- PROBLEM STATEMENT: Restate word for word the lines of the data below, from the first through the one that has "In order to promote".

(Records contained in a dataset)
= Beginning of Section =

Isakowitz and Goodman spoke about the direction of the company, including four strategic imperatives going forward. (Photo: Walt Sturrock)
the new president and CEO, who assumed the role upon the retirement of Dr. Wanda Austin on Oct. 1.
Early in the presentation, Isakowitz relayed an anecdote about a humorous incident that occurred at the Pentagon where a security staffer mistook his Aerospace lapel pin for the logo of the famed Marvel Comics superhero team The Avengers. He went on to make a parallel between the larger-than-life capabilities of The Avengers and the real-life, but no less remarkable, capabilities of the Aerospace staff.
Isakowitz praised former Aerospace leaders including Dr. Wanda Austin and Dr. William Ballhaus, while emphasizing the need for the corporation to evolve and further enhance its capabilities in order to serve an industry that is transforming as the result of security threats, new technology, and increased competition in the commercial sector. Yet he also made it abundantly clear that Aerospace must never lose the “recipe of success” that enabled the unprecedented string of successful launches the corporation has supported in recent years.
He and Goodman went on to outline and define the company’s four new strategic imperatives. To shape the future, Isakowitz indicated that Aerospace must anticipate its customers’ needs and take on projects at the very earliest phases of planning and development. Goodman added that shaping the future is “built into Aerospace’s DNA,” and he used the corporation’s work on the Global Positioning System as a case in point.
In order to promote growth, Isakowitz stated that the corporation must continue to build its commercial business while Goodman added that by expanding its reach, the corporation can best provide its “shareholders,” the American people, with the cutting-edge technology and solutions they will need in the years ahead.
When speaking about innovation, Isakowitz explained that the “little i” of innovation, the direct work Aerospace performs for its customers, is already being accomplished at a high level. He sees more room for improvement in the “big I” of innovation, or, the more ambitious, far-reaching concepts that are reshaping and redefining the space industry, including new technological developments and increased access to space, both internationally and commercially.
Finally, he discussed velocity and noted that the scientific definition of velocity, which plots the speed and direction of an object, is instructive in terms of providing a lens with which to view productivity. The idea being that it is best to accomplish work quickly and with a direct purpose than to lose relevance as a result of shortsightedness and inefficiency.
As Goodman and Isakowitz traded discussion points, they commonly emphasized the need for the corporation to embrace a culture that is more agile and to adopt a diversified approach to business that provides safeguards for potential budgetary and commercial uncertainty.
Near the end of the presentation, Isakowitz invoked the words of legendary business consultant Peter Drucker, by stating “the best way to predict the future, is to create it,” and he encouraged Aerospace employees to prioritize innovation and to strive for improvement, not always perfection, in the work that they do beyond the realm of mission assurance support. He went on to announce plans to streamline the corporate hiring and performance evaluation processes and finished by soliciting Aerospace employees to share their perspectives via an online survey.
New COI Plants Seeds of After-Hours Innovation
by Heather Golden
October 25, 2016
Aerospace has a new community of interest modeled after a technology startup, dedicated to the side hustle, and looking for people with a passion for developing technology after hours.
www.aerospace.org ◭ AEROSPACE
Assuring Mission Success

= End of Section =

- REPLY TO THE TASK:
Isakowitz and Goodman spoke about the direction of the company, including four strategic imperatives going forward. (Photo: Walt Sturrock)
the new president and CEO, who assumed the role upon the retirement of Dr. Wanda Austin on Oct. 1.
Early in the presentation, Isakowitz relayed an anecdote about a humorous incident that occurred at the Pentagon where a security staffer mistook his Aerospace lapel pin for the logo of the famed Marvel Comics superhero team The Avengers. He went on to make a parallel between the larger-than-life capabilities of The Avengers and the real-life, but no less remarkable, capabilities of the Aerospace staff.
Isakowitz praised former Aerospace leaders including Dr. Wanda Austin and Dr. William Ballhaus, while emphasizing the need for the corporation to evolve and further enhance its capabilities in order to serve an industry that is transforming as the result of security threats, new technology, and increased competition in the commercial sector. Yet he also made it abundantly clear that Aerospace must never lose the “recipe of success” that enabled the unprecedented string of successful launches the corporation has supported in recent years.
He and Goodman went on to outline and define the company’s four new strategic imperatives. To shape the future, Isakowitz indicated that Aerospace must anticipate its customers’ needs and take on projects at the very earliest phases of planning and development. Goodman added that shaping the future is “built into Aerospace’s DNA,” and he used the corporation’s work on the Global Positioning System as a case in point.
In order to promote growth, Isakowitz stated that the corporation must continue to build its commercial business while Goodman added that by expanding its reach, the corporation can best provide its “shareholders,” the American people, with the cutting-edge technology and solutions they will need in the years ahead.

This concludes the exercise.